5. Get your Employer Identification Number
Whenever you hire an employee in Arizona, you must inform both the IRS and the state of Arizona.
- Request an Employer Identification Number (EIN) from the IRS. This can be done via its online application. There is no filing fee.
- For more on the EIN, see Forming a Nonprofit Corporation.
- The IRS details all of the necessary steps to complete, including verifying work eligibility and withholding allowances certificates, in Hiring Employees.
- For details on reporting the hiring of an employee to the state of Arizona, see the Arizona New Hire Reporting website.
- Arizona law requires employers in Arizona to use the “E-Verify” system (a free Web-based service offered by the federal Department of Homeland Security) to verify the employment authorization of all new employees hired after December 31, 2007. A.R.S. § 23‑214.
- If you have an employee or employees to whom you page wages for services performed in Arizona, you must register complete the Joint Tax Application for employer withholding and unemployment insurance.
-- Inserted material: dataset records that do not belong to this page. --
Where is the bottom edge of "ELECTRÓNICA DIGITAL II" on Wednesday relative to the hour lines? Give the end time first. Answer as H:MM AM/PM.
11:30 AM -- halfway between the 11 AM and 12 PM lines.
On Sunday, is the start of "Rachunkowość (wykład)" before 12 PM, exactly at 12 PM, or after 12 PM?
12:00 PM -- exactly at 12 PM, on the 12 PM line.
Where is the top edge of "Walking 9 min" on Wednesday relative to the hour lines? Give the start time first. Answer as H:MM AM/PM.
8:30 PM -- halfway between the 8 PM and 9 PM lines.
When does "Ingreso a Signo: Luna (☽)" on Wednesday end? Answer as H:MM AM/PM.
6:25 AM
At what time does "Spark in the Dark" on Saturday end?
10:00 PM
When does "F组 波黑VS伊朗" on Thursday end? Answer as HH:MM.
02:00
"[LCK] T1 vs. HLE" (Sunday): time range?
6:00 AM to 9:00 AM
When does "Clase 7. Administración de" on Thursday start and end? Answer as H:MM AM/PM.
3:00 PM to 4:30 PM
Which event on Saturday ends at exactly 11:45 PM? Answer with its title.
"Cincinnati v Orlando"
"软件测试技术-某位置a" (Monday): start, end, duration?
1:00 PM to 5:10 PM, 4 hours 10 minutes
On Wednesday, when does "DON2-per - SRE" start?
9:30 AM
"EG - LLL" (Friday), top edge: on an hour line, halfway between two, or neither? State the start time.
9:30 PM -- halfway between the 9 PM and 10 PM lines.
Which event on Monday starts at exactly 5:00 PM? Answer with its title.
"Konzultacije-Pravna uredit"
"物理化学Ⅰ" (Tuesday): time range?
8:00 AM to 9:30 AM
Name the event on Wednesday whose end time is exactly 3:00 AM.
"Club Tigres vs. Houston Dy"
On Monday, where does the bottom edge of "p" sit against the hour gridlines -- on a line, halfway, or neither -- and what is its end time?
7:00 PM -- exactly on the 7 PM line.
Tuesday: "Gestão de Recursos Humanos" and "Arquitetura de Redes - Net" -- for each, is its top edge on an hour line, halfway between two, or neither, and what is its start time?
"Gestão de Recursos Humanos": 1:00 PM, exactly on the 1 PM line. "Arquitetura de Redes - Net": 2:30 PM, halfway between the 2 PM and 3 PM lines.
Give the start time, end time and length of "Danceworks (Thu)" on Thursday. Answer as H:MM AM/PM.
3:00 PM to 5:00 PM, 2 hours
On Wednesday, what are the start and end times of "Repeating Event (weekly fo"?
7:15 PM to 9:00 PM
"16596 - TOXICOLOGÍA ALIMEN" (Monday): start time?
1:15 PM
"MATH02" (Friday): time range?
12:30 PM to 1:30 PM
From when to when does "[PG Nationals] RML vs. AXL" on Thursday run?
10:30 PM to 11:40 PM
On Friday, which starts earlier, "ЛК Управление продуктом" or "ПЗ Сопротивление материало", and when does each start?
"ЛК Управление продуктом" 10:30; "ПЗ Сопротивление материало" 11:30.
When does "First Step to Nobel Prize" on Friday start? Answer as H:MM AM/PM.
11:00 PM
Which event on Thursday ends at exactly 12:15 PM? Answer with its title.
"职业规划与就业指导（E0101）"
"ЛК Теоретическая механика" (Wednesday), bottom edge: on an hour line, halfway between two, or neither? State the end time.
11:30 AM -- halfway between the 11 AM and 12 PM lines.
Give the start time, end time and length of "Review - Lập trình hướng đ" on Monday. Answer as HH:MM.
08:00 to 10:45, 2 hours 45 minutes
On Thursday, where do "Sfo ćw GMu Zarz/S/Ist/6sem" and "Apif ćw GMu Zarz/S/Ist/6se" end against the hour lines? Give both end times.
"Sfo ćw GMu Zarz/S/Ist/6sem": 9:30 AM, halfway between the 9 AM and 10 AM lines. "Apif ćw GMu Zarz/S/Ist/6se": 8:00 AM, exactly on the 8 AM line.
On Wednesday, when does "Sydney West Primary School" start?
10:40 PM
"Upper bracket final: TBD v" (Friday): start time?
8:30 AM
You can do this via the Arizona Department of Revenue website (click on “License a New Business”), which you can also use to register for other business taxes (if applicable).
6. Register with state offices
a. Arizona Secretary of State
- Before engaging in fundraising activities, you must register with the Arizona Secretary of State. A.R.S. § 44‑6552. You must also file an annual registration statement with the Arizona Secretary of State between September 1 and September 30 each year thereafter. Id.
b. Department of Revenue
7. Apply for tax exemptionsOnce you've incorporated as a nonprofit corporation, you can start applying for tax exemptions.
- The IRS lists a series of questions to help you determine whether your organization is eligible for federal tax exemption.
- See Applying for 501(c)(3) Tax Exemption for more information on how to apply for tax-exempt status under section 501(c)(3) of the tax code.
- All organizations exempt from federal income tax under section 501 of the Internal Revenue Code are exempt from Arizona income tax. A.R.S. § 43‑1201. See A.R.S. § 43‑1201 for further discussion of other entities exempt from Arizona income tax, including “[c]orporations organized and operated exclusively for religious, charitable, scientific, literary or educational purposes . . . [when] no part of the net earnings of which inures to the benefit of any private shareholder or individual, and no substantial part of the activities of which is carrying on propaganda or otherwise attempting to influence legislation.
- According to the Arizona Department of Revenue guide for nonprofit organizations, “[g]enerally, it is unnecessary to applyto the Department of Revenue for a letter confirmingexemption from state Income Tax.”
- See Forming a Nonprofit Corporation for details.